Is it a sex blog? A mommy blog? A bitch & moan blog? Um, . . . yeah. This is my place to be totally honest. In my real life, I feel like I'm always lying to somebody about something. Here, I am totally honest. Brutally so. However, no matter what bad things I say about my kids, I adore them and would never ever really, say, sell them on Ebay. The husband, often referred to as Spousehole, is another story. Oh yeah - if you are under 18 (or if you are my husband), please leave now.

Wednesday, September 12, 2007

Atonement and Forgiveness

Sundown tonight marks Rosh Hashanah for Jews the world over. I love the ideas behind Rosh Hashanah and Yom Kippur. The concept of atoning for our sins, being forgiven (hopefully), and starting anew with wishes for a sweet and fruitful year is highly appealing. (Or maybe I just like the food. Honey - mmmmm.)

I am not Jewish, of course, but my faith journey has taken me down many paths. Many of my college and law school friends were Jewish. Part of our friendships included sharing, comparing, and contrasting our faiths and partaking of one another's rituals. I miss that in my current home, where I have few friends of other faiths, which is largely a result of the Christian homogeneity of my area.

During this time of year, our Jewish friends look back on the year and acknowledge their mistakes, their sins against man and against God. Don't we all need to take the time to recognize our mistakes and own them? I love how this is expressed in the last third of the poem "To The Mistakes" by W. S. Merwin, as spoken to the mistakes:

you are the ones who
are really my own
never will leave me
forever after
or ever belong
to anyone else
you are the ones
I must have needed
the ones who led me
in spite of all that
was said about you
placing my footsteps
on the only way

W.S. Merwin, as published in Twenty Poems to Nourish Your Soul, p. 53.

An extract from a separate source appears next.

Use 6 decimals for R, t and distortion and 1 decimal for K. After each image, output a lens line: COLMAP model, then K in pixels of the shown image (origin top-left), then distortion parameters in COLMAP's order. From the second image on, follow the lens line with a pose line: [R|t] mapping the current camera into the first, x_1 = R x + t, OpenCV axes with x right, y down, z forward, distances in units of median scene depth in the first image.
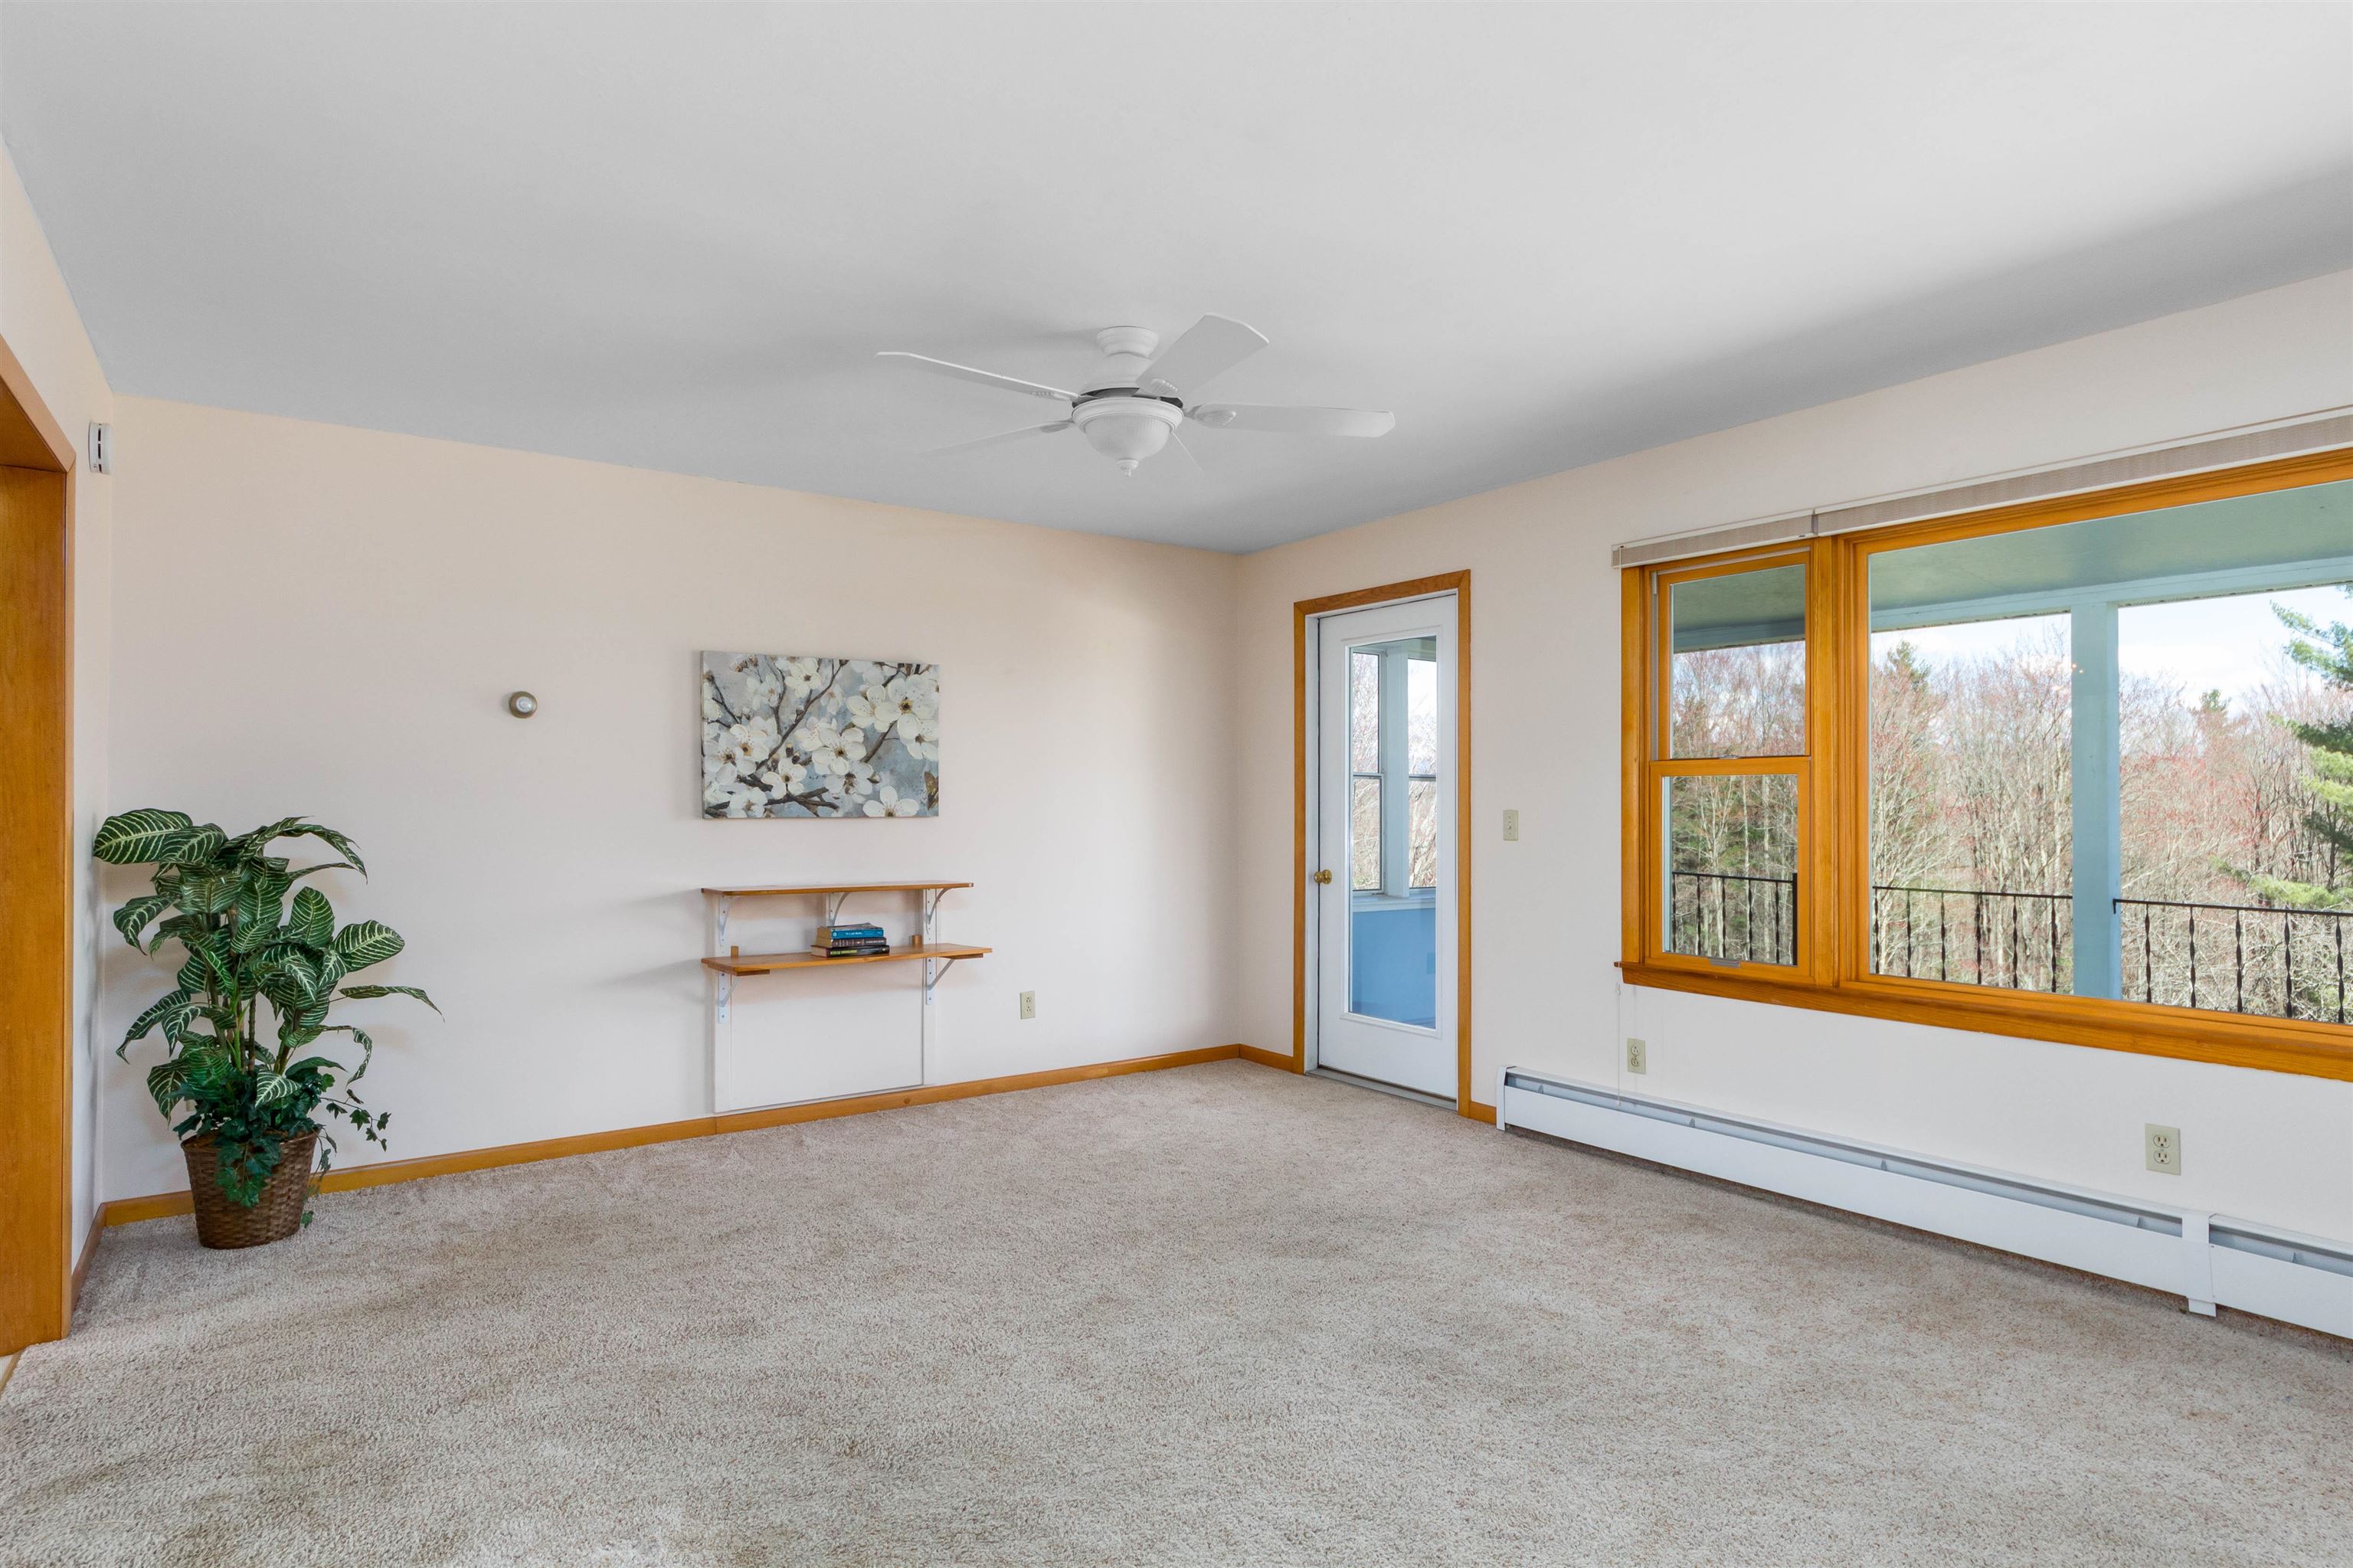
lens RADIAL K [[1287.8, 0, 1192.0], [0, 1287.8, 798.4], [0, 0, 1]] dist [-0.000670, 0.001780]
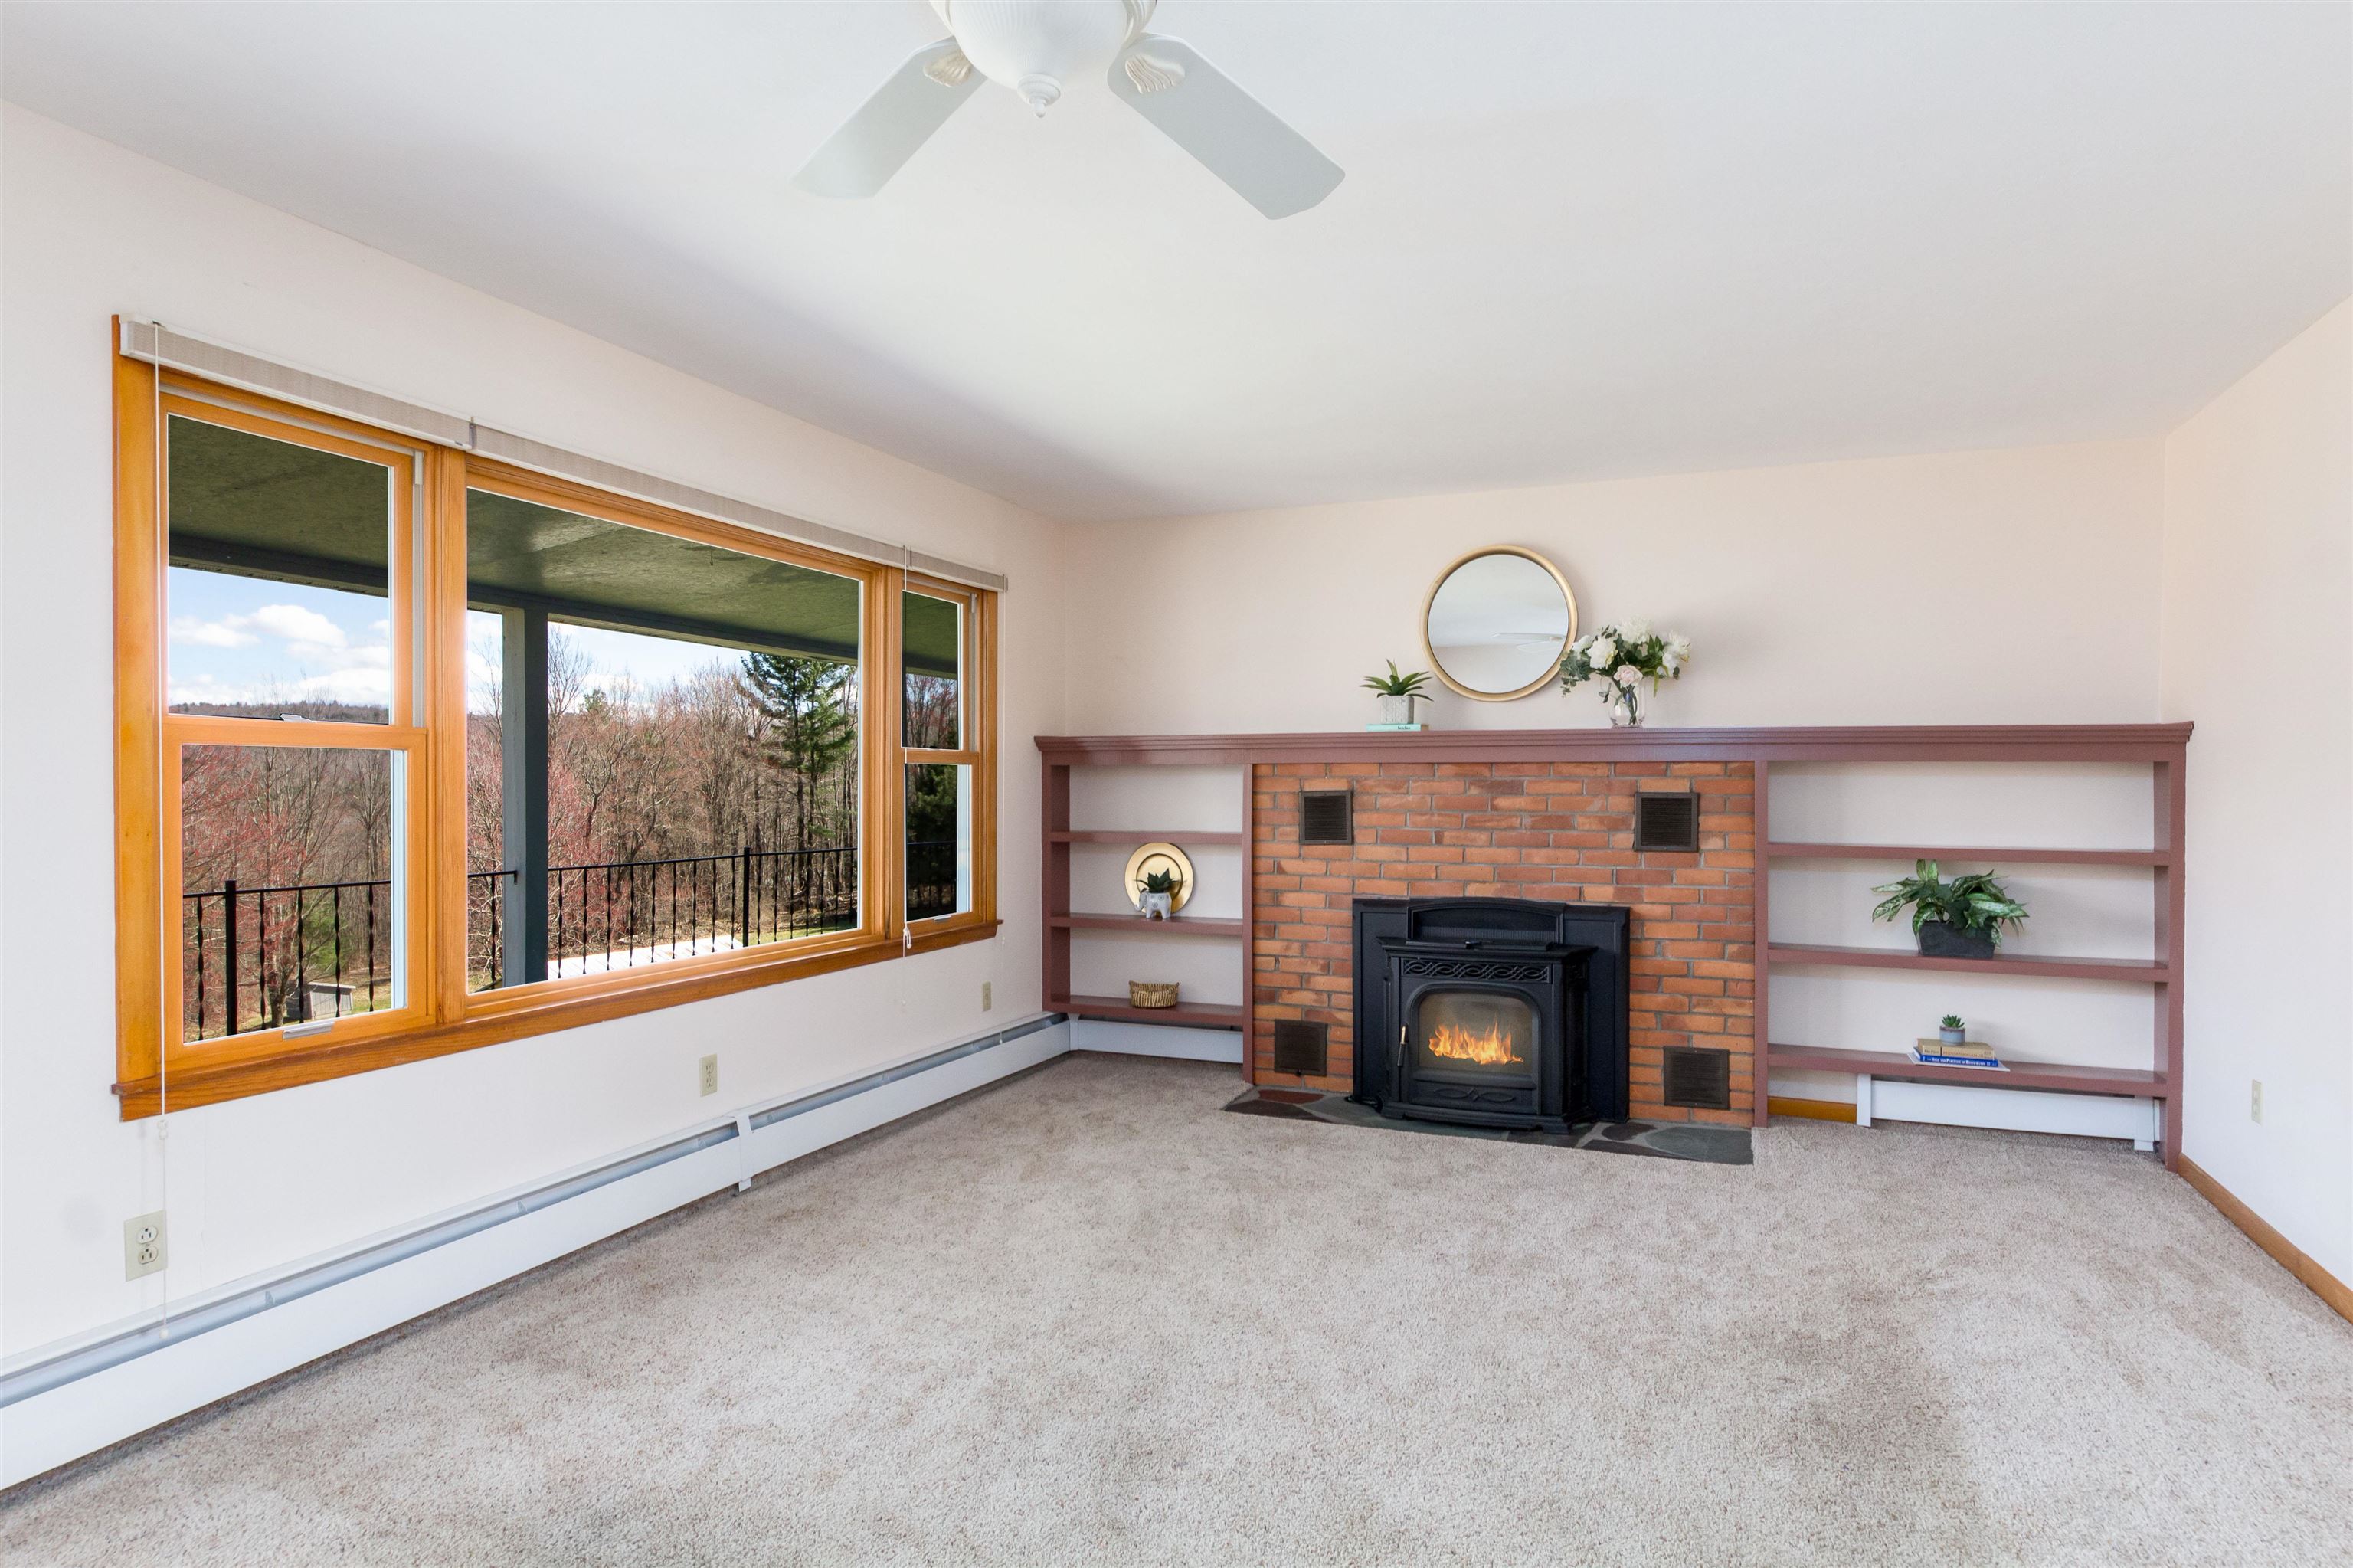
lens RADIAL K [[1296.9, 0, 1136.6], [0, 1296.9, 785.0], [0, 0, 1]] dist [0.000411, 0.000503]
pose [[-0.519124, 0.006500, 0.854674, -0.351990], [0.002788, 0.999979, -0.005912, 0.006746], [-0.854694, -0.000686, -0.519131, 0.919285]]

Part of what I love about Rosh Hashanah is the obligation to apologize directly to those you have wronged, so you may have a clean slate for the new year. So many Christians apologize to God, and ask forgiveness from God, for their sins, as we are taught. But Jewish tradition teaches that it is fruitless to ask forgiveness from God when it is a person you have wronged. You must apologize to and seek forgiveness from that person before turning to God to wipe the slate clean. (I realize that this conflicts with the Christian concept of Grace being freely given, etc. but just work with me here.) Think how much better people would get along and how much more peaceful life could be if we all admitted our sins against one another and asked forgiveness. Even if the forgiveness is not granted, wouldn't we feel better for having tried?

I know this has worked for me in my relationship with Spousehole. I regularly forgive him for things for which he has never apologized and will never apologize, because I don't think we can make any progress if I do not. It is my obligation as a Christian and necessary for my own well-being. He, however, does not forgive me anything, ever, forever dwelling on my misdeeds and stewing in his own anger. Over the years I have apologized and all but begged forgiveness. I do not expect him to forget the ways I have wronged him, but is forgiveness so much to ask?

Jewish tradition also provides that once one has apologized three times to someone, he or she is relieved of the responsibility of further atonement, even if forgiveness has not been forthcoming. I have apologized and asked forgiveness more than three times (per transgression), but forgiveness has not been forthcoming. (I sometimes wonder if he even has the capacity to forgive. I just don't know.) But I have resolved to stop asking forgiveness for those things for which I have apologized three times. I won't drag myself down that road anymore. At this point, it is his problem, not mine. I give it to God to sort out.

To all my Jewish friends and readers, Happy Rosh Hashanah and best wishes for the year 5768!

5 comments:

Edtime Stories said...

wonderful post and the beauty of the jewish concept of forgiveness is one that should resonant with many.

G-Man said...

Bunny,
This was a great post!!
I really enjoyed reading it...Thanks..xox

Dial-Up Princess said...

very nice post...and by your description there is definite beauty in the Jewish concept of forgiveness. :)

Kiki said...

What a great post. I think everyone should read this post. I never knew what Rosh Hashanah was about until now. I like the idea of asking the Wronged for forgiveness before whichever God(s) one praises. And it shouldnt be confined to one day. It is something that should be lived, not practiced.

h said...

There are Jewish Lawyers these days? Grrherhahahahahahahahhaaha

Just kidding. Great post. There's much we can learn from and admire about Jewish traditions.